The recent spike in pet parenthood coupled with a growing desire to treat pets as family creates an opportunity for pet food manufacturers to draw more direct parallels between pet and human food. Take for example Nestle Purina, who released a Fancy Feast cookbook for humans inspired by their product line launch in 2020. Appealing to consumers through human-grade food and accessories could contribute to greater future growth.

Consumers are looking for pet food and treat options that are sustainable, traceable, and responsibly sourced. It’s critical to raise awareness about the sourcing and manufacturing process through marketing and packaging strategies. Take The Farmer’s Dog, a company growing in popularity because of their personalized food subscription service coupled with a promise that their food is tested on humans.

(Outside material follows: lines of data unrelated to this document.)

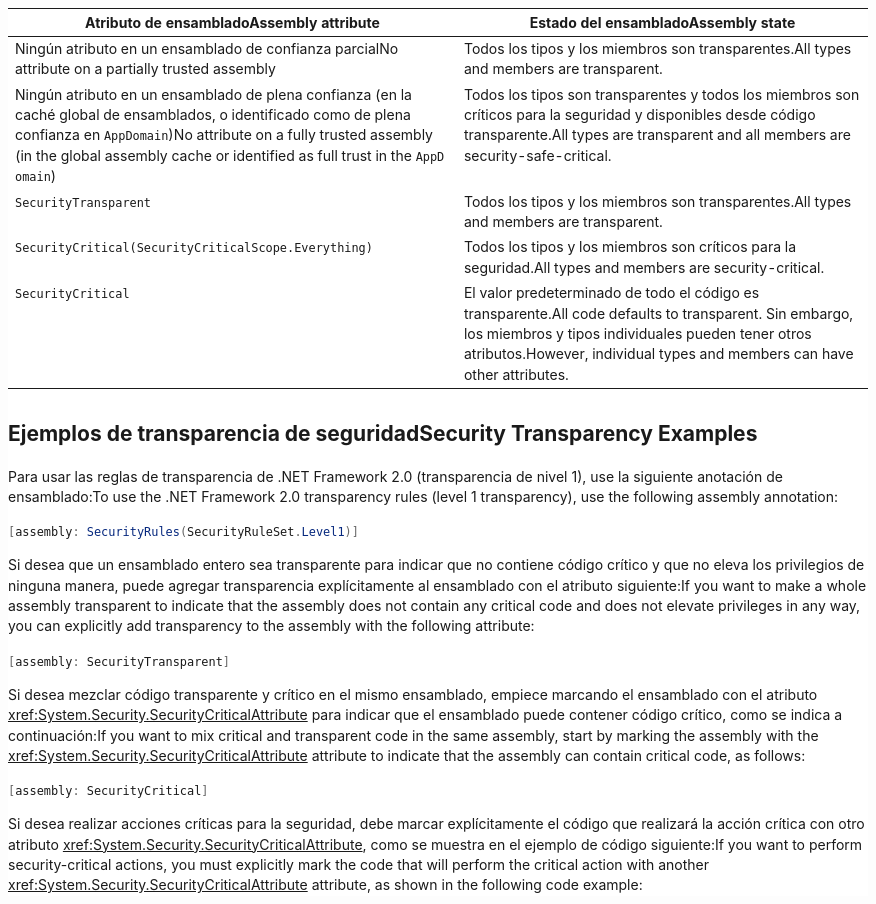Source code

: |<span data-ttu-id="f6402-172">Atributo de ensamblado</span><span class="sxs-lookup"><span data-stu-id="f6402-172">Assembly attribute</span></span>|<span data-ttu-id="f6402-173">Estado del ensamblado</span><span class="sxs-lookup"><span data-stu-id="f6402-173">Assembly state</span></span>|  
|------------------------|--------------------|  
|<span data-ttu-id="f6402-174">Ningún atributo en un ensamblado de confianza parcial</span><span class="sxs-lookup"><span data-stu-id="f6402-174">No attribute on a partially trusted assembly</span></span>|<span data-ttu-id="f6402-175">Todos los tipos y los miembros son transparentes.</span><span class="sxs-lookup"><span data-stu-id="f6402-175">All types and members are transparent.</span></span>|  
|<span data-ttu-id="f6402-176">Ningún atributo en un ensamblado de plena confianza (en la caché global de ensamblados, o identificado como de plena confianza en `AppDomain`)</span><span class="sxs-lookup"><span data-stu-id="f6402-176">No attribute on a fully trusted assembly (in the global assembly cache or identified as full trust in the `AppDomain`)</span></span>|<span data-ttu-id="f6402-177">Todos los tipos son transparentes y todos los miembros son críticos para la seguridad y disponibles desde código transparente.</span><span class="sxs-lookup"><span data-stu-id="f6402-177">All types are transparent and all members are security-safe-critical.</span></span>|  
|`SecurityTransparent`|<span data-ttu-id="f6402-178">Todos los tipos y los miembros son transparentes.</span><span class="sxs-lookup"><span data-stu-id="f6402-178">All types and members are transparent.</span></span>|  
|`SecurityCritical(SecurityCriticalScope.Everything)`|<span data-ttu-id="f6402-179">Todos los tipos y los miembros son críticos para la seguridad.</span><span class="sxs-lookup"><span data-stu-id="f6402-179">All types and members are security-critical.</span></span>|  
|`SecurityCritical`|<span data-ttu-id="f6402-180">El valor predeterminado de todo el código es transparente.</span><span class="sxs-lookup"><span data-stu-id="f6402-180">All code defaults to transparent.</span></span> <span data-ttu-id="f6402-181">Sin embargo, los miembros y tipos individuales pueden tener otros atributos.</span><span class="sxs-lookup"><span data-stu-id="f6402-181">However, individual types and members can have other attributes.</span></span>|  
  
<a name="security_transparency_examples"></a>

## <a name="security-transparency-examples"></a><span data-ttu-id="f6402-182">Ejemplos de transparencia de seguridad</span><span class="sxs-lookup"><span data-stu-id="f6402-182">Security Transparency Examples</span></span>  

 <span data-ttu-id="f6402-183">Para usar las reglas de transparencia de .NET Framework 2.0 (transparencia de nivel 1), use la siguiente anotación de ensamblado:</span><span class="sxs-lookup"><span data-stu-id="f6402-183">To use the .NET Framework 2.0 transparency rules (level 1 transparency), use the following assembly annotation:</span></span>  
  
```csharp
[assembly: SecurityRules(SecurityRuleSet.Level1)]  
```  
  
 <span data-ttu-id="f6402-184">Si desea que un ensamblado entero sea transparente para indicar que no contiene código crítico y que no eleva los privilegios de ninguna manera, puede agregar transparencia explícitamente al ensamblado con el atributo siguiente:</span><span class="sxs-lookup"><span data-stu-id="f6402-184">If you want to make a whole assembly transparent to indicate that the assembly does not contain any critical code and does not elevate privileges in any way, you can explicitly add transparency to the assembly with the following attribute:</span></span>  
  
```csharp  
[assembly: SecurityTransparent]  
```  
  
 <span data-ttu-id="f6402-185">Si desea mezclar código transparente y crítico en el mismo ensamblado, empiece marcando el ensamblado con el atributo <xref:System.Security.SecurityCriticalAttribute> para indicar que el ensamblado puede contener código crítico, como se indica a continuación:</span><span class="sxs-lookup"><span data-stu-id="f6402-185">If you want to mix critical and transparent code in the same assembly, start by marking the assembly with the <xref:System.Security.SecurityCriticalAttribute> attribute to indicate that the assembly can contain critical code, as follows:</span></span>  
  
```csharp  
[assembly: SecurityCritical]  
```  
  
 <span data-ttu-id="f6402-186">Si desea realizar acciones críticas para la seguridad, debe marcar explícitamente el código que realizará la acción crítica con otro atributo <xref:System.Security.SecurityCriticalAttribute>, como se muestra en el ejemplo de código siguiente:</span><span class="sxs-lookup"><span data-stu-id="f6402-186">If you want to perform security-critical actions, you must explicitly mark the code that will perform the critical action with another <xref:System.Security.SecurityCriticalAttribute> attribute, as shown in the following code example:</span></span>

Online shopping for pet food and products has also continued to increase, in part due to the pandemic, but also because of the convenience factor. Pet owners are diligent in finding the highest quality and best value for their pets, which means they use online channels to browse, compare, and ultimately purchase pet food. Packaged Facts expects e-Commerce sales to cover 34% of the pet food market by 2024.

The Global Pet Food market was valued at USD 34060 million in 2019 and is expected to reach USD 40840 million by the end of 2026, growing at a CAGR of 2.6% during 2022-2026. 2021 started off strongly for pet food M&A when several transactions were announced in just the first few days of the year. By May 2021, 15 deals had occurred, many of them involving Private Equity, a trend that has continued. At least 44 pet food-related M&A deals happened globally in 2021, compared to about 25 in 2020, that’s quite a jump, more than 75%, demonstrating the ongoing strength of the pet food market despite continued economic uncertainty and supply chain disruptions brought by the pandemic.

The most recent pet food activity includes large companies—J.M. Smucker selling its private label dry food business to Diamond Pet Foods, United Petfood buying Teeling Petfood—and smaller deals, including a PE firm acquiring Pet Ventures/Pet n’ Shape, Antelope buying Bocce Bakery and, most recently, Inspired Pet Nutrition acquiring Pet Food UK, also via PE funding.

In terms of pet food M&A activity, it may be too soon to judge, but the high level of activity seems likely to continue.